BRIEF: Please give back the listing below word for word, leaving out the pictures.

SUPPLIED DATA:
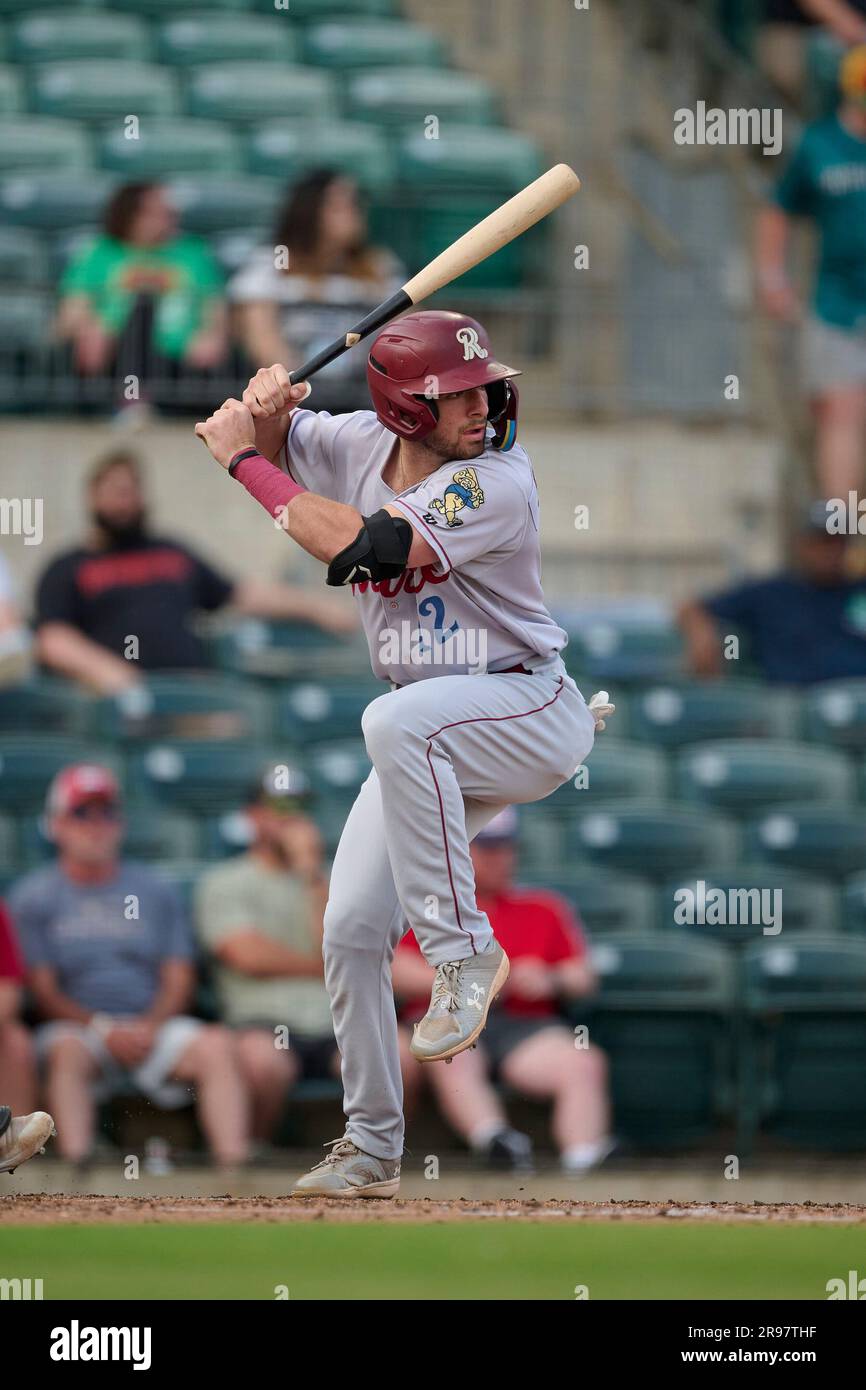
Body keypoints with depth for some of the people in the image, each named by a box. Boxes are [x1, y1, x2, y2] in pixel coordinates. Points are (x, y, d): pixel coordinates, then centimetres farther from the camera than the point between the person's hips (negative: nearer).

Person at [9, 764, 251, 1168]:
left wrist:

COMPLETED EXERCISE:
Body keypoints with depth for some of the people in the image, each named by a box. Boxes are [x1, y1, x2, y2] in pixel coordinates. Points are (x, y, d): pixel coordinates, then centimetres farther from the camera than the point between the person's hips (negative: nearer).

Person at [9, 764, 251, 1168]:
left wrist:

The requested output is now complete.